PALANGKA RAYA – Upaya menurunkan hujan buatan melalui teknologi modifikasi cuaca (TMC) di Kalimantan Tengah terkendala pekatnya asap kebakaran hutan dan lahan (karhutla). Selain itu, minimnya awan comulus juga membuat upaya itu belum bisa maksimal.
”Kami menunggu potensi awan comulus untuk menyemai garam. Pesawat untuk itu didatangkan atas perintah Presiden dalam rapat terbatas dan akan siaga di Palangka Raya dengan batas waktu sampai kabut asap reda," kata Koordinator Lapangan Badan Pengkajian dan Penerapan Teknologi (BPPT) Kalimantan Tengah Fikri Nur Muhammad.
Fikri menuturkan, pesawat itu telah beroperasi sejak datang ke Kalteng Selasa (17/9) lalu, termasuk di wilayah Sampit. Namun, penyemaian garam pemancing hujan terkendala terhalang asap tebal.

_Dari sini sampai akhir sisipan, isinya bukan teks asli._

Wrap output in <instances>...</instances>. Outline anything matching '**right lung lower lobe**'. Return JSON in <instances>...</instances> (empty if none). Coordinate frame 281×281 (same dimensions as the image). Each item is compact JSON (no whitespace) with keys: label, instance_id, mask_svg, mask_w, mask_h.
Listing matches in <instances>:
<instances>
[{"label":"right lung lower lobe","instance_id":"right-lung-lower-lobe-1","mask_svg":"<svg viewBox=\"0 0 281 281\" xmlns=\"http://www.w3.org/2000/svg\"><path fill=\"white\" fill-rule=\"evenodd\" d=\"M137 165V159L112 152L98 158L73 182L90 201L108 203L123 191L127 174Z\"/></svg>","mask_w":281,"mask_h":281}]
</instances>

”Hari ini (kemarin, Red) potensi awan comulus berada di wilayah utara Kalteng sekitar Kabupaten Murung Raya dan Muara Teweh. Kami masih menunggu potensi tersebut apakah bisa disemai atau tidak,” ujarnya.
Menurut Fikri, pesawat itu maksimal bisa mengangkut 2,4 ton garam dengan penerbangan selama empat jam. Durasi penyemaian biasanya selama sekitar dua jam.
”Jumlah bahan semai yang datang sebanyak tiga ton. Kemarin (Selasa, Red) digunakan untuk menyemai sebanyak 1,5 ton. Pada Rabu juga akan masuk 10 ton (garam) untuk disemai," katanya.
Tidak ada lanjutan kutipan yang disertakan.